The Federal Transit Administration confirmed to Always Investigating that projects are allowed to make changes. But at what expense to the federal share of funds?
“If any modifications are proposed, it will need to evaluate them before determining the impact on the federal funding,” the FTA said in a statement. “FTA will continue to work with HART and the City and County of Honolulu to ensure the successful completion of the project.”
“Twenty-some cities and none of them, none of them chose an all-elevated system,” Tilden said of other recent U.S. rail projects. “All of them only had at most had very short segments of the alignment elevated to get over highways, rivers, what have you.”
Whatever form the project takes after such changes, the city still is obligated to finish the job and would have to pay back the feds if the project were to be abandoned undone.
“FTA’s FFGA (Full Funding Grant Agreement) requires completion of the project or repayment of federal funds if the project is terminated,” FTA told Always Investigating.
“What about coming down to at grade, whether at Dillingham (Boulevard) or town and beyond, and continuing the full segment?” Always Investigating asked Mayor Caldwell.
“That question is asked all the time and I think it’s a really good question to ask and here is the issue,” Caldwell said. “This system is going to go an average of 30 miles an hour, no matter what traffic problems are at grade.

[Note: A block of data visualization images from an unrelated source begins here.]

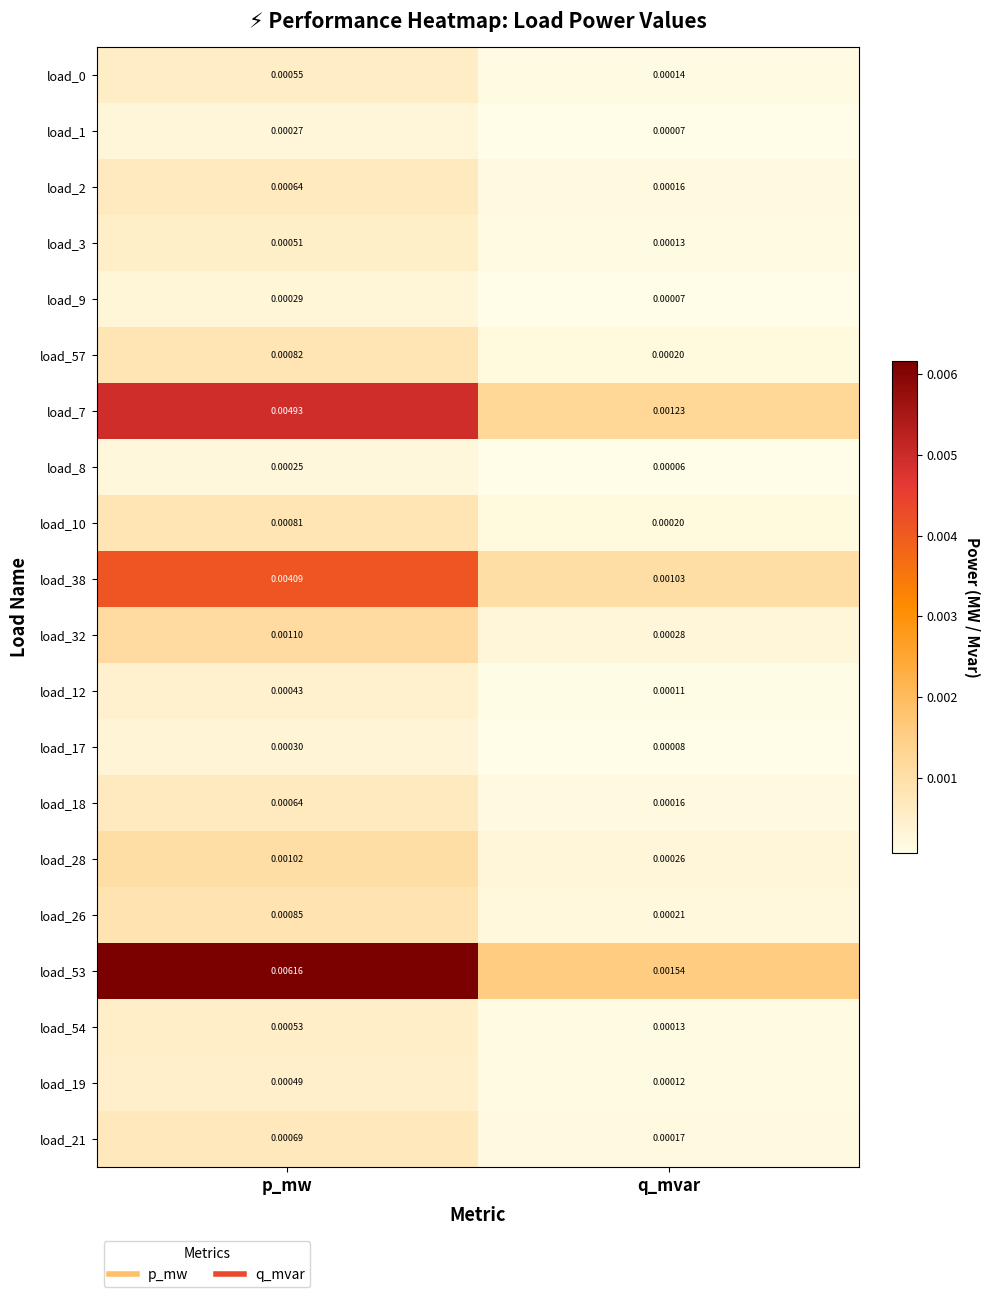

At which label is load_26 closest to 0?

q_mvar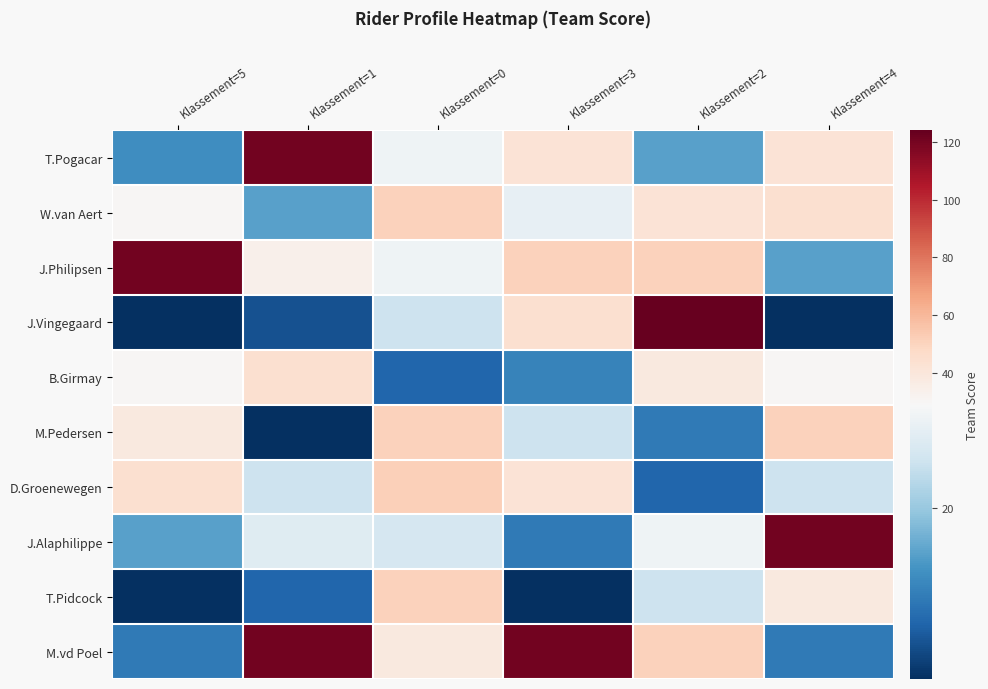

Which series has the largest total across all categories?

M.vd Poel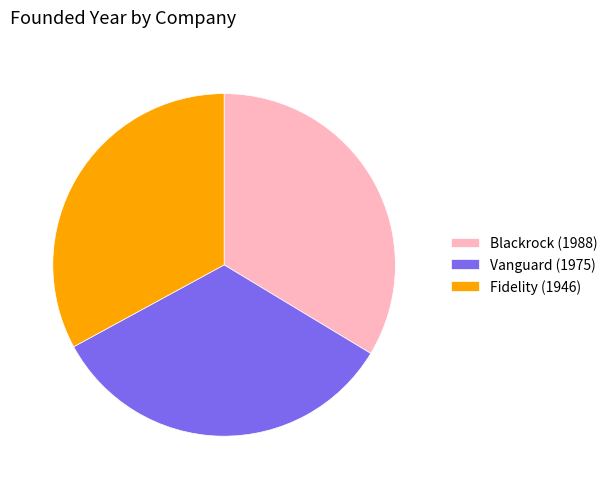

True or false: Fidelity (1946) accounts for 33% of the total.

True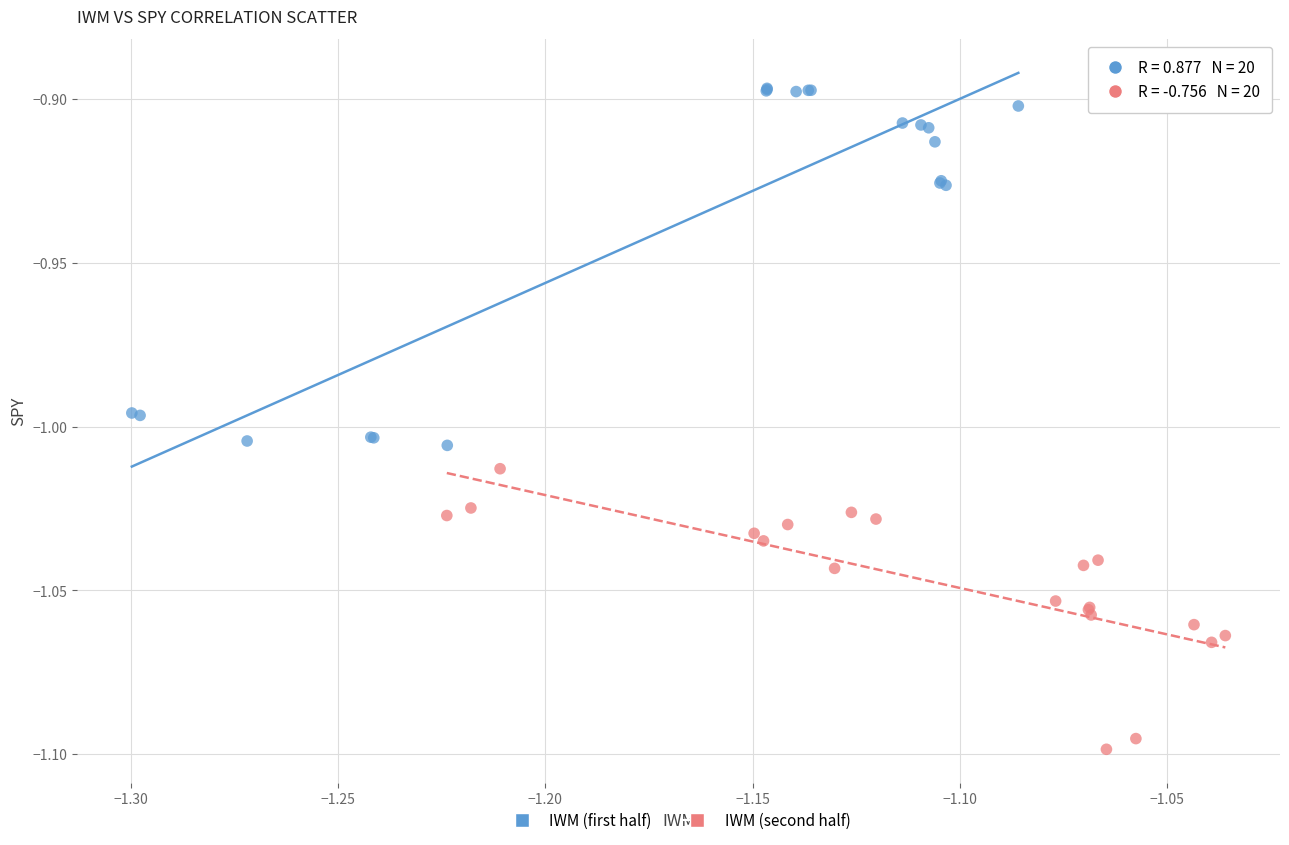

Which series has the largest Y range (max minus min)?

IWM (first half)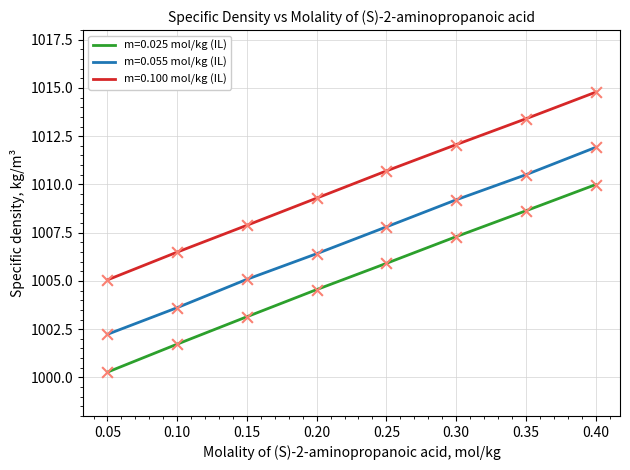

True or false: m=0.055 mol/kg (IL) and m=0.100 mol/kg (IL) cross at least once.

False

So if it comes to town, and you’ve got trains coming into a station every five minutes, three trains with potentially 800 people, probably more like 500-600, you have to stop at intersections. It has to go slower, and everything piles into each other. It gets backed up and you’re not going fast. People want to know, ‘I can get from Kroc Center to Ala Moana Center in 42 minutes, no matter what’s happening at grade.’
“It would probably be cheaper, (but) it wouldn’t be faster,” Caldwell added. “People wouldn’t ride it.”
State of FTA funding
The federal share of the rail project is supposed to be $1.5 billion, but issuance of the installment payments to Honolulu has gotten a bit backed up. Honolulu has yet to receive payments for fiscal year 2015 and fiscal year 2016.
FTA told Always Investigating: “Until FTA receives and approves a revised project cost estimate, schedule, and financial plan which includes a commitment of all of the local funds needed to cover that cost estimate, FTA cannot award the FY2015 or FY2016 increments of New Starts (Section 5309) funds under the terms of the Full Funding Grant Agreement.
“In the fall of 2015, FTA communicated to HART and Mayor Caldwell that additional information is needed before we can fully validate HART’s revised cost and schedule,” FTA added. “While FTA has received some updated information since then, HART has undertaken additional efforts to further refine its cost and schedule information. FTA anticipates receipt of HART’s updated financial plan soon. The plan is required to demonstrate that the sources of funds committed to the project are sufficient to cover the cost of the project.”